The day before yesterday was my 46th birthday. In Spain it is customary to bring pastries for breakfast at work on this day, so I bought a dozen Dunkin Donuts on the way to work. My co-workers sang to me the Spanish rendition of happy birthday. I felt myself blushing, and with my blush my co-workers sang with more impetus to embarrass me more. I realized I've become more comfortable in embarrassment than before, the experience was not discomfort but a surge of emotions between happiness and shyness.
At lunchtime my sister and mom called. I chatted a bit with my nephew, he had a new haircut and I commended it, saying I wished that I had hair so that I could imitate him, but then, as I was looking at the video feed and saw my own face on the screen, I said: "but I have hair on my beard, so I could let it grow out and brush it sideways like you, and I can say you inspired me!" and he reacted in that denying-with-laughter way kids tend to do.

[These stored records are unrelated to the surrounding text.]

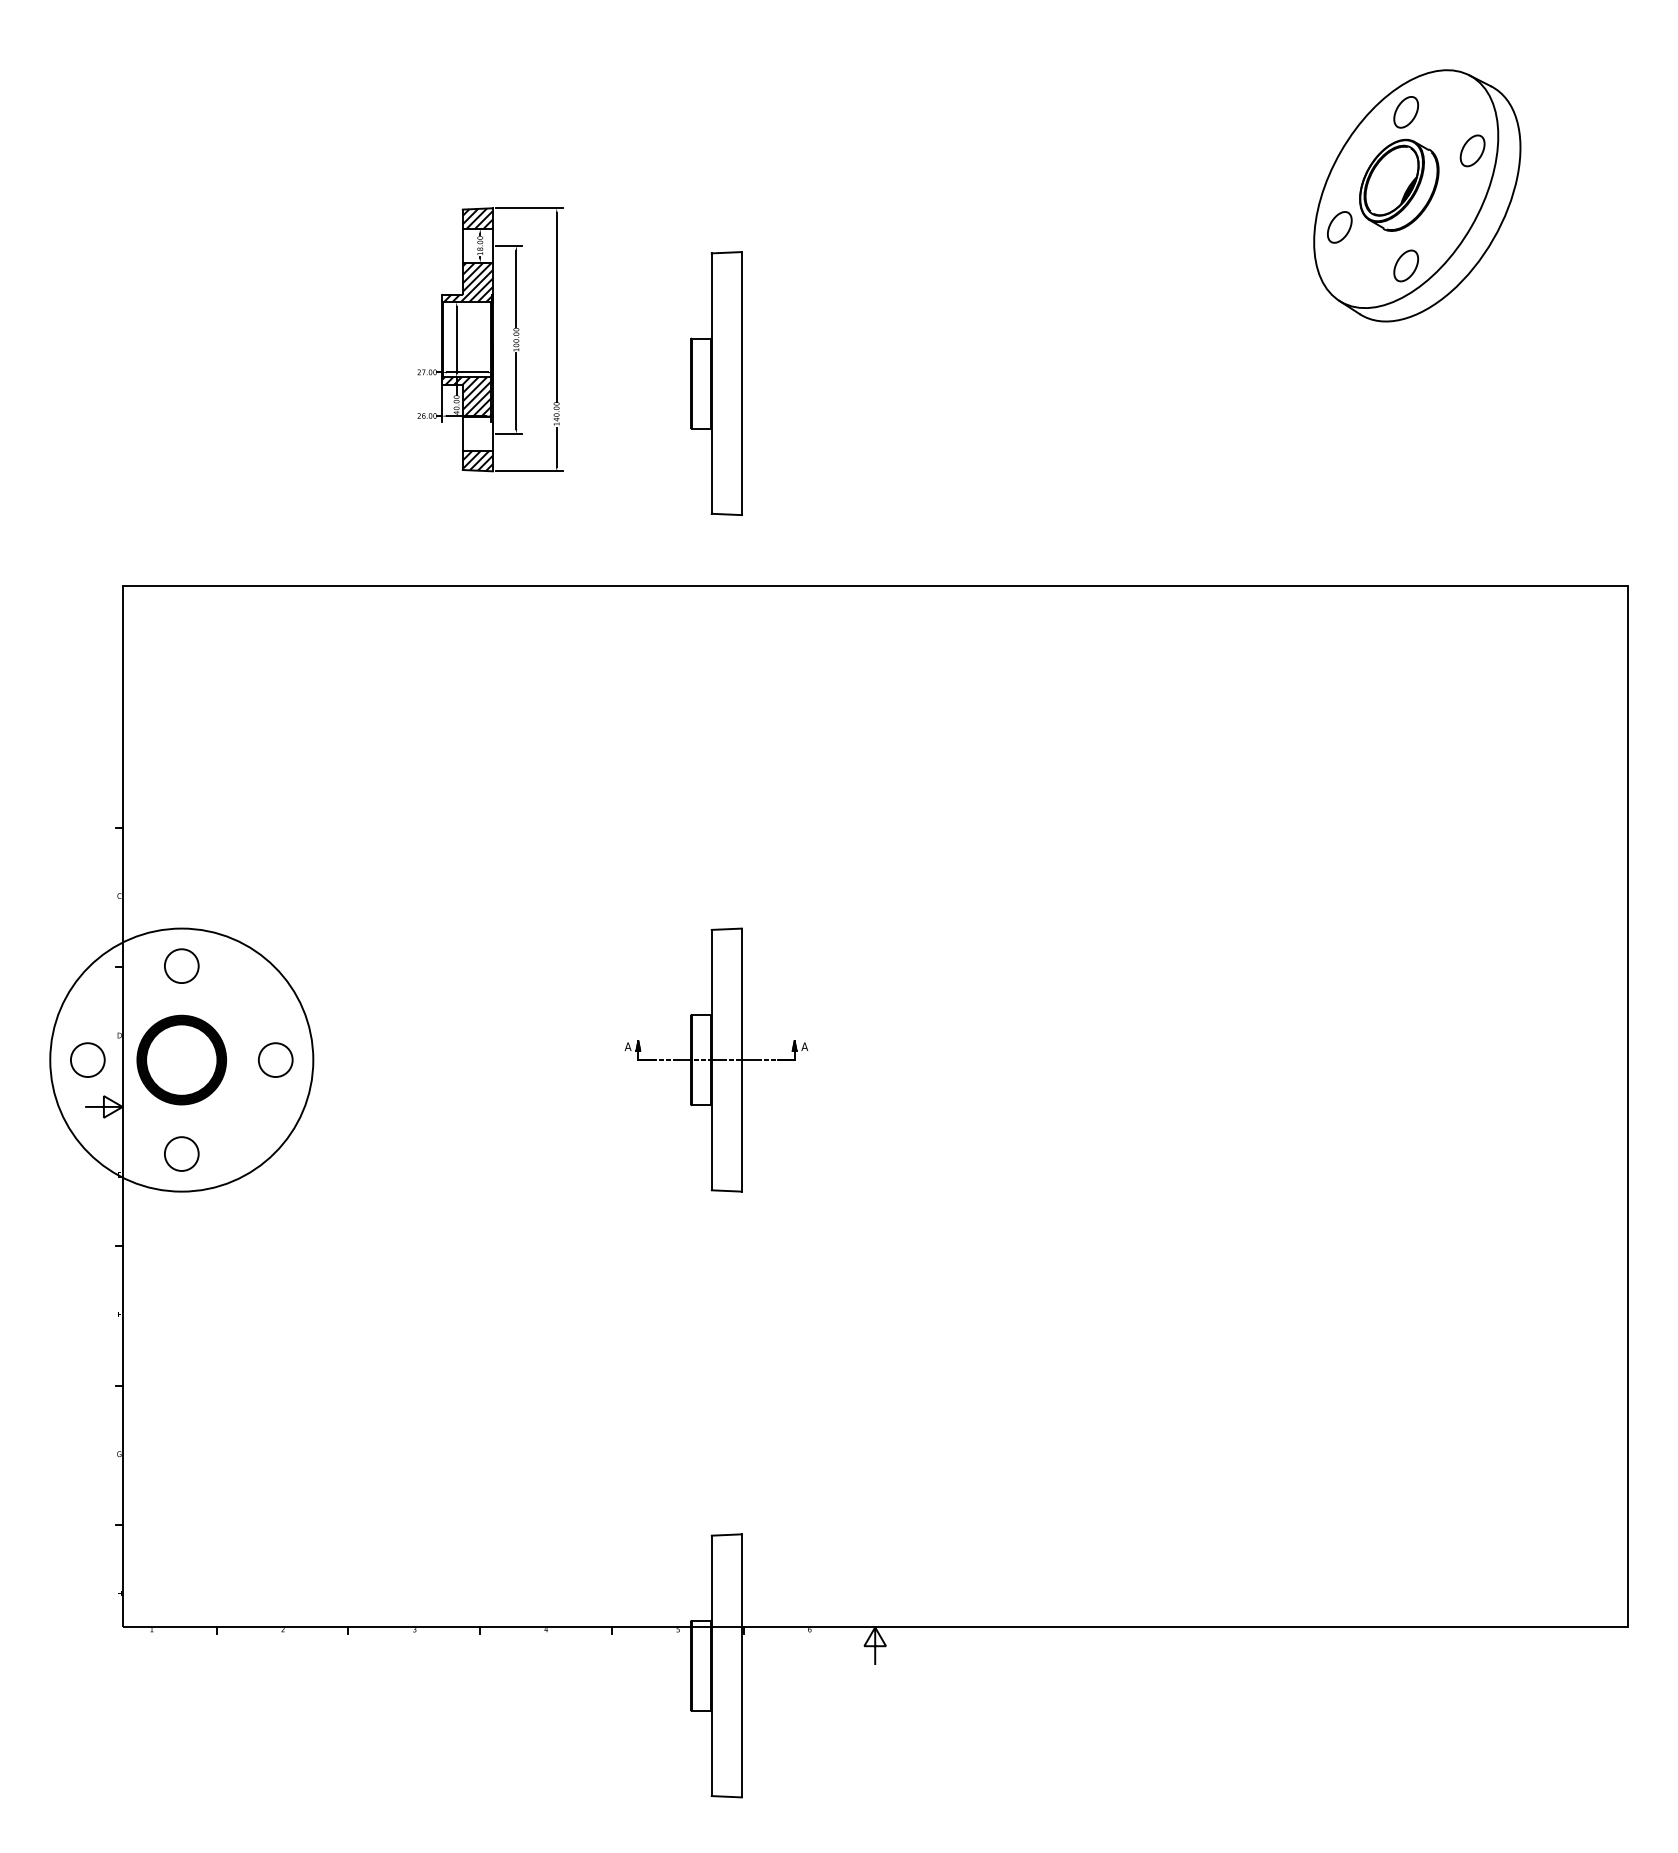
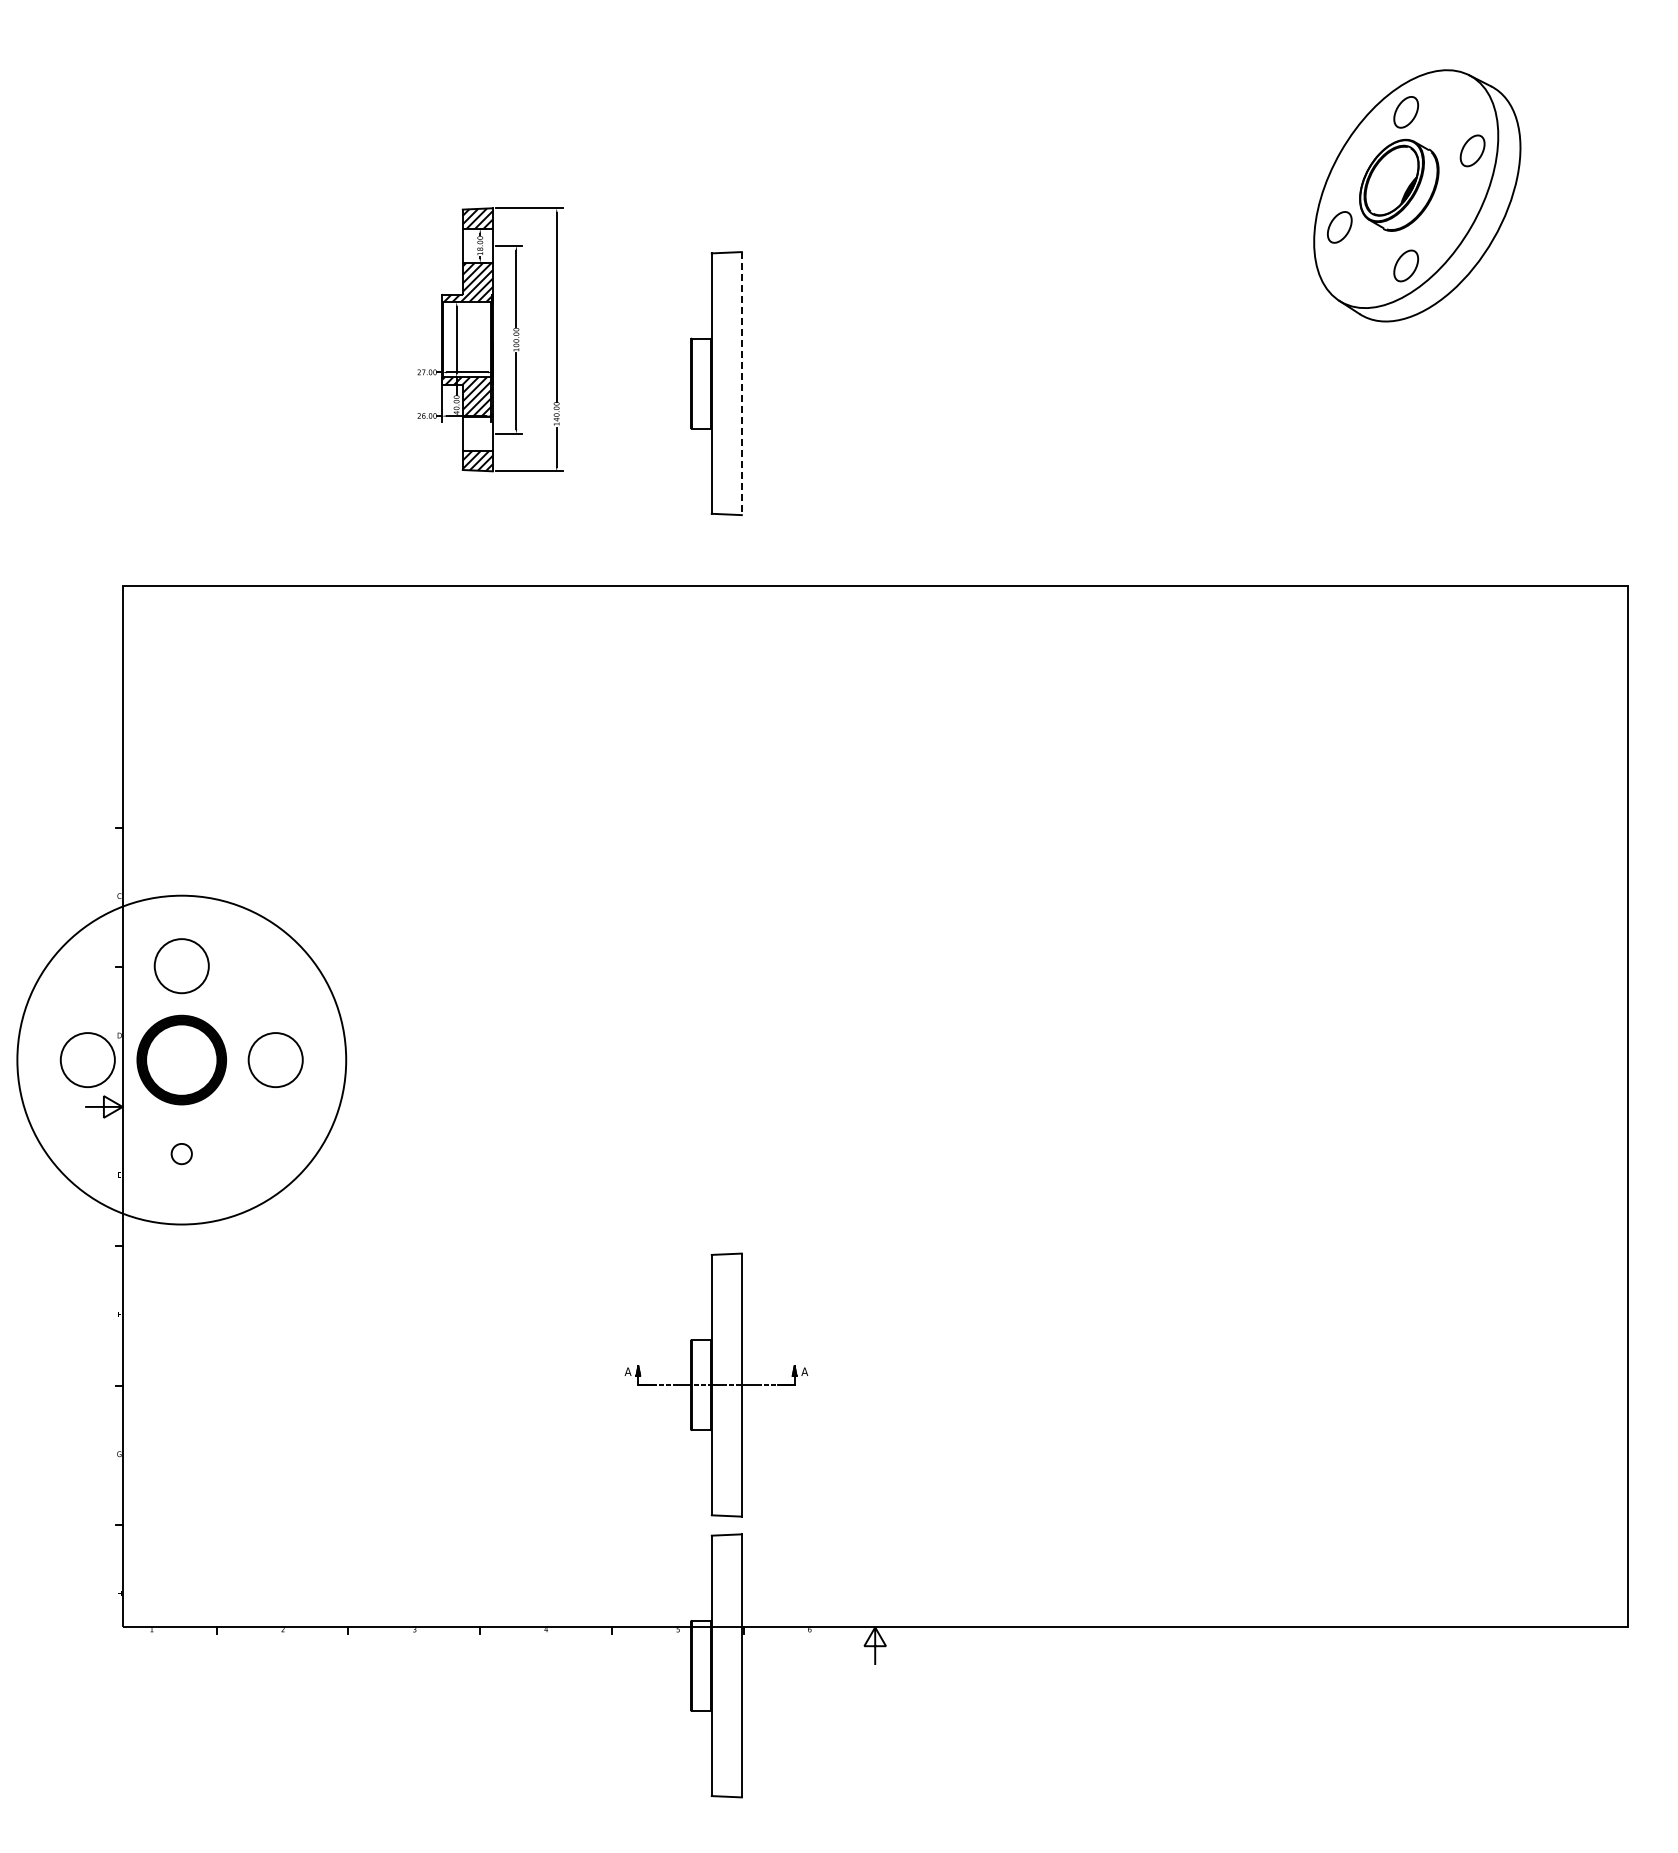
line at (741, 383): solid -> dashed
circle at (181, 966) diameter: 34 px -> 54 px
circle at (181, 1059) diameter: 263 px -> 329 px
part at (716, 1059) position: (716, 1059) -> (716, 1384)
circle at (87, 1060) diameter: 34 px -> 54 px
circle at (275, 1060) diameter: 34 px -> 54 px
circle at (181, 1153) diameter: 34 px -> 20 px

Since I was at the office, I gave a quick tour and a glimpse of my co-workers to my mother and my sister and I demonstrated our standing desks. My co-workers laughed at how they marveled at looking the desk raise and I doubled down by saying "inventos del hombre blanco"—inventions of white men, so many layers of inappropriateness that I later felt remorse. The younger guys at work are delightfully politically incorrect which amuses me to no end but it's probably not good in the long run.
At night I went to an open mic urban music event with V. It's the first time I invite V. (or any friend in Madrid) to one of my music outings and it was nice having company and discussing the merits and misgivings of each artist. After the concert we went to grab a burger at Five Guys and I was supremely annoyed with V for minor grievances.
Yesterday it was my mother's 80th birthday (I was born one day before her). I called her at night, and we chatted a long time, perhaps an hour. My mother says our walk together was my birthday present to her, and the memories of our walk have shifted in my mind, I'm starting to feel compelled to write an account of what happened outwardly. While I was struggling on the inside, the outside was beautiful and I feel it passed unappreciated in my chornicle of the walk.
I'm standing at my desk, ten minutes after having arrived to work. I wanted to publish this which had been sitting in my text editor since yesterday.